Print, in exact form, the lines below from the one containing "Figure 5. Inhibition" through the one containing "Figure 2. The monthly", and omit all others.

* Material provided *
_ _ _ _

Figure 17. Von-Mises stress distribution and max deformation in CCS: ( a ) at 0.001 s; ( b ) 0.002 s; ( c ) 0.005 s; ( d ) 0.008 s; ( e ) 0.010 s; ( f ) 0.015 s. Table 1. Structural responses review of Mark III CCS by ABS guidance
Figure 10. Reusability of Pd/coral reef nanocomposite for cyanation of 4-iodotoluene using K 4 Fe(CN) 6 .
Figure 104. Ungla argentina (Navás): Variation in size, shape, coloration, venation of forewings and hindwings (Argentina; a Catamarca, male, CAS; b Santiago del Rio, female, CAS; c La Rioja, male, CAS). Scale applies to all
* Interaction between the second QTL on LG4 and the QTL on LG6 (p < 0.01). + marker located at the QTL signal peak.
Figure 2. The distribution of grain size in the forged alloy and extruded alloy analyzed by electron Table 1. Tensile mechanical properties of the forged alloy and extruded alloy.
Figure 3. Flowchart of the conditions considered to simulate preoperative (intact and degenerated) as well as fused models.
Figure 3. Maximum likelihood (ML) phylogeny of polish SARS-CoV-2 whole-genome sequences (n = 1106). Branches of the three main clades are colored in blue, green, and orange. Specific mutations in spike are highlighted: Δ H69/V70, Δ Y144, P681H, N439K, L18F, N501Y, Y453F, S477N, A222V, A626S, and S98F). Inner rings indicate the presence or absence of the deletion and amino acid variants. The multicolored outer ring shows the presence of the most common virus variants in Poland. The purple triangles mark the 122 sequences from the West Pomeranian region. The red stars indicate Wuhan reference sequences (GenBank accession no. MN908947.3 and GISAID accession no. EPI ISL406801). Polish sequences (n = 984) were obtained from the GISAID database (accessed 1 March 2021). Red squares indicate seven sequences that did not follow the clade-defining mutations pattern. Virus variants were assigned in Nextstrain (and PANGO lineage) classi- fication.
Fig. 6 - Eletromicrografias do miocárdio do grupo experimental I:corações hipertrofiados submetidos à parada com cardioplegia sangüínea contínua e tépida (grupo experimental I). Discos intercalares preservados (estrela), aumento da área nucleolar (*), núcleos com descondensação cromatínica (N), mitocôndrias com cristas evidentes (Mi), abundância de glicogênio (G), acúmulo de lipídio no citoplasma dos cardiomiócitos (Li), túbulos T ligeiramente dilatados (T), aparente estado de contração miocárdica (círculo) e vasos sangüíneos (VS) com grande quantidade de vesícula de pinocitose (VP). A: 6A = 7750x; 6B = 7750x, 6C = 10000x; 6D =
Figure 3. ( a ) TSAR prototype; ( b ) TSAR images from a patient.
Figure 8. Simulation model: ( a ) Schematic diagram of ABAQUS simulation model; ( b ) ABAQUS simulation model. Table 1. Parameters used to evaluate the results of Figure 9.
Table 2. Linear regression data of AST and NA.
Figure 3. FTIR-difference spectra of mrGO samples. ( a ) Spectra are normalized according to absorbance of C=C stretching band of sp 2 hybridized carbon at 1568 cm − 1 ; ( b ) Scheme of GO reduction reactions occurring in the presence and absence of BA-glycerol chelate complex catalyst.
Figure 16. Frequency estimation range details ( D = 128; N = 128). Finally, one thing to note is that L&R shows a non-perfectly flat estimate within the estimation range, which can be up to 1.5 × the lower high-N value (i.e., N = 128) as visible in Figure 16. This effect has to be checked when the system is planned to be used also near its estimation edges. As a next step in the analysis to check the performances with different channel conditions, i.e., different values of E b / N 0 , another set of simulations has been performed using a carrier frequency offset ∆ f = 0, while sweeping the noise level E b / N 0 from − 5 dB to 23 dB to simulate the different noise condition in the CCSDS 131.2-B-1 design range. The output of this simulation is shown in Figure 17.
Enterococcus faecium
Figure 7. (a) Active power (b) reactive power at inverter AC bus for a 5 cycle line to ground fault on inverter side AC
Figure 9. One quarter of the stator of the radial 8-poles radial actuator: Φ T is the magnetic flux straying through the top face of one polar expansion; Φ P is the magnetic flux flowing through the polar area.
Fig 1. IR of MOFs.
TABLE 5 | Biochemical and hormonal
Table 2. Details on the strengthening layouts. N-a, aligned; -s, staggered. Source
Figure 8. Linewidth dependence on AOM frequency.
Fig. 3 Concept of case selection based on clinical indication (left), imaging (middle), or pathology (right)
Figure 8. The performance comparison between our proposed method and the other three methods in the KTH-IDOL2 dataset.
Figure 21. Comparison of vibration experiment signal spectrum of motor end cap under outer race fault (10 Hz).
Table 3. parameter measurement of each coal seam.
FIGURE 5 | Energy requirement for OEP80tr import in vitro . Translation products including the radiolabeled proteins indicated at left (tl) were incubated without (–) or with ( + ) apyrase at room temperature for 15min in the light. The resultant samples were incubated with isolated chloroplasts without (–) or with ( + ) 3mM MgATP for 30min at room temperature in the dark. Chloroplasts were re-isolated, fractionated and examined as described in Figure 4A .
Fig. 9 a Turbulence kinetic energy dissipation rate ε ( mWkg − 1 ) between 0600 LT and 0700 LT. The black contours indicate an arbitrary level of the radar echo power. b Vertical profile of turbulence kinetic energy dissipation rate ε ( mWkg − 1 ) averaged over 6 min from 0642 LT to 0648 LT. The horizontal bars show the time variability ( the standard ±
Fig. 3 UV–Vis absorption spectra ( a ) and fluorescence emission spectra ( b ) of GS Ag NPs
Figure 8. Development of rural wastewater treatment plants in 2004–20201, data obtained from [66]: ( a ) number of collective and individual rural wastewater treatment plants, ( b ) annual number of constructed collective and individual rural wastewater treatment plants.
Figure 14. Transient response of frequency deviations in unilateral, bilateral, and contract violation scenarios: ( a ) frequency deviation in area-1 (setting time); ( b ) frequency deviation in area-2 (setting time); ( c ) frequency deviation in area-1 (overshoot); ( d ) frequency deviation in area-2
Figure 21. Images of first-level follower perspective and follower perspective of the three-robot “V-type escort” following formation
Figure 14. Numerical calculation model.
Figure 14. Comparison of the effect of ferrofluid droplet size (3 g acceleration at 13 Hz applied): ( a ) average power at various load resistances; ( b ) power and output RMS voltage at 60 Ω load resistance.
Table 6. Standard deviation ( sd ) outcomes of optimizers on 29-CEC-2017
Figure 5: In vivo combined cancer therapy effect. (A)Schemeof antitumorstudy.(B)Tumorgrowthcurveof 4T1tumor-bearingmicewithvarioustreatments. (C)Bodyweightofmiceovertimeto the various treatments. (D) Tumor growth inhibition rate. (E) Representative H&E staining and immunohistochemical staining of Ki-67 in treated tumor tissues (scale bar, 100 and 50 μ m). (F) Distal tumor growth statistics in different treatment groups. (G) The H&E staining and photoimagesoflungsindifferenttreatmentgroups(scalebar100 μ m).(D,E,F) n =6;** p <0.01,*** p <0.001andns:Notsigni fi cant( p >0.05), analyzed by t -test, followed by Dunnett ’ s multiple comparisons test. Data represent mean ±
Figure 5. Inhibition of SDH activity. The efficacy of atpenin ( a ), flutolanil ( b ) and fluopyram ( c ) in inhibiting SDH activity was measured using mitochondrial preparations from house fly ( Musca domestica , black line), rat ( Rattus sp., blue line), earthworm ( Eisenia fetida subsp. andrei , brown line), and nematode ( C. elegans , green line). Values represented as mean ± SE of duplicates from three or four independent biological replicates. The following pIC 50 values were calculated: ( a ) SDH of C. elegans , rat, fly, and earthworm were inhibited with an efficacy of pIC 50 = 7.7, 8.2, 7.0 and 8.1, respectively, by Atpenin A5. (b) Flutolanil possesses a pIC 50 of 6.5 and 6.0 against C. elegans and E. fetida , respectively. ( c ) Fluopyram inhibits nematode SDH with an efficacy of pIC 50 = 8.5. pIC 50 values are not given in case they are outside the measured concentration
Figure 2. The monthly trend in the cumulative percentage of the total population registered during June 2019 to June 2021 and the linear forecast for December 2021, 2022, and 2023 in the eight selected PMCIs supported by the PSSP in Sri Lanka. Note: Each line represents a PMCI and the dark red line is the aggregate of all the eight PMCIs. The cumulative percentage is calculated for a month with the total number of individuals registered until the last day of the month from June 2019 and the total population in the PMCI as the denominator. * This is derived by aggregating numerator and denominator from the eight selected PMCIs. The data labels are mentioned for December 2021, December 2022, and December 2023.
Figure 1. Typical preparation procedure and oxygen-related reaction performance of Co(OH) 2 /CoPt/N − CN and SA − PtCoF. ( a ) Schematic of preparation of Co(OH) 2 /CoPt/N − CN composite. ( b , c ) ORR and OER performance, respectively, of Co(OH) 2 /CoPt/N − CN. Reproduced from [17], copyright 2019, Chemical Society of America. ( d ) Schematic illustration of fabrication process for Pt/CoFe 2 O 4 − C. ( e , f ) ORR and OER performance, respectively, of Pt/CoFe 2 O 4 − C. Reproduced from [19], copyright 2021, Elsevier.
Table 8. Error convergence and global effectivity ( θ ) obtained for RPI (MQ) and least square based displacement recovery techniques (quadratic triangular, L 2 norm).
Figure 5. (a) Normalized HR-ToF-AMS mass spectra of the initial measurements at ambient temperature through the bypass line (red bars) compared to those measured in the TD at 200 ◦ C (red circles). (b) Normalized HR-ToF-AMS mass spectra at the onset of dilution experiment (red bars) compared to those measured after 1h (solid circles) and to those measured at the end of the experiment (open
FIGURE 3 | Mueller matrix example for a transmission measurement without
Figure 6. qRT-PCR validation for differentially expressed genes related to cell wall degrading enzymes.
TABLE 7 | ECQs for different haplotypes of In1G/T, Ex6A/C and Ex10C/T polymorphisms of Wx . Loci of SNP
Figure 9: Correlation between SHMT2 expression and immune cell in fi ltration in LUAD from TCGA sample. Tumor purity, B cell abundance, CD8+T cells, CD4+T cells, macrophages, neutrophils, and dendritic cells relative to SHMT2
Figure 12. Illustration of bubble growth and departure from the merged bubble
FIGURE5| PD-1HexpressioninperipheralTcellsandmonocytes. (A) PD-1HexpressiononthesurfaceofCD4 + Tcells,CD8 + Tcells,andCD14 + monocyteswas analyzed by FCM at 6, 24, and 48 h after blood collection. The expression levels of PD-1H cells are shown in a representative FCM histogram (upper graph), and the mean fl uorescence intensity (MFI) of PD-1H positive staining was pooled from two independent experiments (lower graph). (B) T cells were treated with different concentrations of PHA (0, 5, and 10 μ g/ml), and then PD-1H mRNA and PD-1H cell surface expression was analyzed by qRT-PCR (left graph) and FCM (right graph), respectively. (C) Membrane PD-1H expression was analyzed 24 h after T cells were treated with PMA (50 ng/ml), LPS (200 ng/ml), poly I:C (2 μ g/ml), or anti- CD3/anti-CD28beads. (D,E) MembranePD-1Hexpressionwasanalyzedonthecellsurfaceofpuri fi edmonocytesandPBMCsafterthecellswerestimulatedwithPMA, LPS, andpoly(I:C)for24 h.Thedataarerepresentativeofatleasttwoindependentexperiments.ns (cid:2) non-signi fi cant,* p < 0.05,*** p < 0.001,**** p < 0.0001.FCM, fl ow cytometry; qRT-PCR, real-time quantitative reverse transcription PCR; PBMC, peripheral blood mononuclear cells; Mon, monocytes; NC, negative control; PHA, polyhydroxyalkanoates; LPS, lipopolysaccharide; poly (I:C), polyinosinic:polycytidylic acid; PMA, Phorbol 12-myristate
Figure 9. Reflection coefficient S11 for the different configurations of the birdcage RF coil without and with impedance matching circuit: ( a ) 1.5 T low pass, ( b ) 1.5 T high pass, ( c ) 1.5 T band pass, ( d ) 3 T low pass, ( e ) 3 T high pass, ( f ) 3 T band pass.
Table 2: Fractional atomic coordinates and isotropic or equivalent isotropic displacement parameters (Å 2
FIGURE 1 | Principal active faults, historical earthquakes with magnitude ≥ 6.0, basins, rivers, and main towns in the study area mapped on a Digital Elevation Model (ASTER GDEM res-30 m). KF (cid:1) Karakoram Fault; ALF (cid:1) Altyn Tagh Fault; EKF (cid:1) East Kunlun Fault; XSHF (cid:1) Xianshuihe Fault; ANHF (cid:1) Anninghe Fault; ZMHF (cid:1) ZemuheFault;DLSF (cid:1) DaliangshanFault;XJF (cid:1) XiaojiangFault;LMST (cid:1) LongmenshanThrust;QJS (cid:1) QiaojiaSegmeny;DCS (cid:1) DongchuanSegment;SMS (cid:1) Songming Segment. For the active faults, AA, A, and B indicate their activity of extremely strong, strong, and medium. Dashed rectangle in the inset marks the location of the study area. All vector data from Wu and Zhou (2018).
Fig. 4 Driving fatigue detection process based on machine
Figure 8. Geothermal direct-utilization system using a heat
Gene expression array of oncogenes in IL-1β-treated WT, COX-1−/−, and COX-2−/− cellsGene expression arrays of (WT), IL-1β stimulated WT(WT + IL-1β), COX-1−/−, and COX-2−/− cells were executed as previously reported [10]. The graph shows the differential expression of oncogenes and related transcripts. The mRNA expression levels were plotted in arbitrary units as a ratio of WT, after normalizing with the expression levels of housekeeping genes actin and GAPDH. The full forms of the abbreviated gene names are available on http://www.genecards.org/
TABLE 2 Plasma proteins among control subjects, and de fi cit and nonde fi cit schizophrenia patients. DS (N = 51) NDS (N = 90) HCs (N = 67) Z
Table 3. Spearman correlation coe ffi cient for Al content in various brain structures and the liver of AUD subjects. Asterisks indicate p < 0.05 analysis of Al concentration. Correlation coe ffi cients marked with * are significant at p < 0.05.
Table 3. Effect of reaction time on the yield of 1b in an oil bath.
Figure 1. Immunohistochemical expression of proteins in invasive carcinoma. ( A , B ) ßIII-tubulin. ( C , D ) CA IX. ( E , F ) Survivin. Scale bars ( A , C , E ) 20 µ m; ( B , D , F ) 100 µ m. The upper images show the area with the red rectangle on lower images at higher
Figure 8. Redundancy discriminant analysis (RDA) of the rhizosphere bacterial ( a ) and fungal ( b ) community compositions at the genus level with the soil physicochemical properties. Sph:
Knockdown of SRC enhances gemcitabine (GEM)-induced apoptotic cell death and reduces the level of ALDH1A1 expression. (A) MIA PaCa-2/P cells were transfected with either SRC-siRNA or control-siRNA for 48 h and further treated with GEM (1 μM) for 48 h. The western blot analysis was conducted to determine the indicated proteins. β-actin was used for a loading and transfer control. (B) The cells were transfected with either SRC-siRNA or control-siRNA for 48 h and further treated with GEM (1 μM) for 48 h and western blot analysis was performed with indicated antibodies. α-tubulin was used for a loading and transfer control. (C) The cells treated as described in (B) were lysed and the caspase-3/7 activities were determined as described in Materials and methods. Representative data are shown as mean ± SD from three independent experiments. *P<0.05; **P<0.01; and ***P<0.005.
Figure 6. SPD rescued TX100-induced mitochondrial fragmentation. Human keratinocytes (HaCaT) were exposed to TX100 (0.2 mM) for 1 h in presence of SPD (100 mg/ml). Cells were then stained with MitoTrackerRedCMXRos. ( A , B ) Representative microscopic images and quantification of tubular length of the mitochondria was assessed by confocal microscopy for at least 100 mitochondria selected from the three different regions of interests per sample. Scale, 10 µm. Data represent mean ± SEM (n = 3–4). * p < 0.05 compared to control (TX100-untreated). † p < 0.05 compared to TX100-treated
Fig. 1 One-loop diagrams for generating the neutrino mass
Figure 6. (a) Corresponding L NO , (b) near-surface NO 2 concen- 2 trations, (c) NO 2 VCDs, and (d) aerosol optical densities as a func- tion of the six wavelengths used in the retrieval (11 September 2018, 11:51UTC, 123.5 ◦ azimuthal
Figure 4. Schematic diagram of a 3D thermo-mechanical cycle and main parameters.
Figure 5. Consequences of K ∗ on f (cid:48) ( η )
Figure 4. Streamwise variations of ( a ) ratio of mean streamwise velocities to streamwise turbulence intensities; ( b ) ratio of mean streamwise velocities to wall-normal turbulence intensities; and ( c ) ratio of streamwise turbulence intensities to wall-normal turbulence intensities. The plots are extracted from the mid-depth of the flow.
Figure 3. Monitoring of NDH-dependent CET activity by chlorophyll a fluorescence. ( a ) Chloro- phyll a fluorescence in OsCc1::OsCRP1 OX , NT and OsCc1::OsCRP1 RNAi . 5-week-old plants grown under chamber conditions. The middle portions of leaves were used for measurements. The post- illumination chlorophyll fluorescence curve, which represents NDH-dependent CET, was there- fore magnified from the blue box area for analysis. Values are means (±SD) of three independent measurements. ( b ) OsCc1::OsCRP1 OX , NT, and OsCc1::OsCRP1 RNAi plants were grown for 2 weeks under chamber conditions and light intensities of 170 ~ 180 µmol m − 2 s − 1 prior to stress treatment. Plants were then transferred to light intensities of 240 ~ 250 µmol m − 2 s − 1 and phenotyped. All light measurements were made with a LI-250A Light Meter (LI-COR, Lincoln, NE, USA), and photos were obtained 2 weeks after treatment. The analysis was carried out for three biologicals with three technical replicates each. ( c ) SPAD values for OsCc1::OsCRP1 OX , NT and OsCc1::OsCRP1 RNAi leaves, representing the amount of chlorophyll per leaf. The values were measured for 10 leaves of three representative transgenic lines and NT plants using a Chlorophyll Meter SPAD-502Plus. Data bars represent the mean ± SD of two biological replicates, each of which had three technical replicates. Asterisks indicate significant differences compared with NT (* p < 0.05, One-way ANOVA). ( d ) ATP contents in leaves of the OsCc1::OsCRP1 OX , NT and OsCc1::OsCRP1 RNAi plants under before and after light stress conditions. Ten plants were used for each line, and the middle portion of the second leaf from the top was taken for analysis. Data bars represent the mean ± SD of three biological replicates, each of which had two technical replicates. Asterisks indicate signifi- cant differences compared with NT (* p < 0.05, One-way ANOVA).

_ _ _ _

* Result of the exercise *
Figure 5. Inhibition of SDH activity. The efficacy of atpenin ( a ), flutolanil ( b ) and fluopyram ( c ) in inhibiting SDH activity was measured using mitochondrial preparations from house fly ( Musca domestica , black line), rat ( Rattus sp., blue line), earthworm ( Eisenia fetida subsp. andrei , brown line), and nematode ( C. elegans , green line). Values represented as mean ± SE of duplicates from three or four independent biological replicates. The following pIC 50 values were calculated: ( a ) SDH of C. elegans , rat, fly, and earthworm were inhibited with an efficacy of pIC 50 = 7.7, 8.2, 7.0 and 8.1, respectively, by Atpenin A5. (b) Flutolanil possesses a pIC 50 of 6.5 and 6.0 against C. elegans and E. fetida , respectively. ( c ) Fluopyram inhibits nematode SDH with an efficacy of pIC 50 = 8.5. pIC 50 values are not given in case they are outside the measured concentration
Figure 2. The monthly trend in the cumulative percentage of the total population registered during June 2019 to June 2021 and the linear forecast for December 2021, 2022, and 2023 in the eight selected PMCIs supported by the PSSP in Sri Lanka. Note: Each line represents a PMCI and the dark red line is the aggregate of all the eight PMCIs. The cumulative percentage is calculated for a month with the total number of individuals registered until the last day of the month from June 2019 and the total population in the PMCI as the denominator. * This is derived by aggregating numerator and denominator from the eight selected PMCIs. The data labels are mentioned for December 2021, December 2022, and December 2023.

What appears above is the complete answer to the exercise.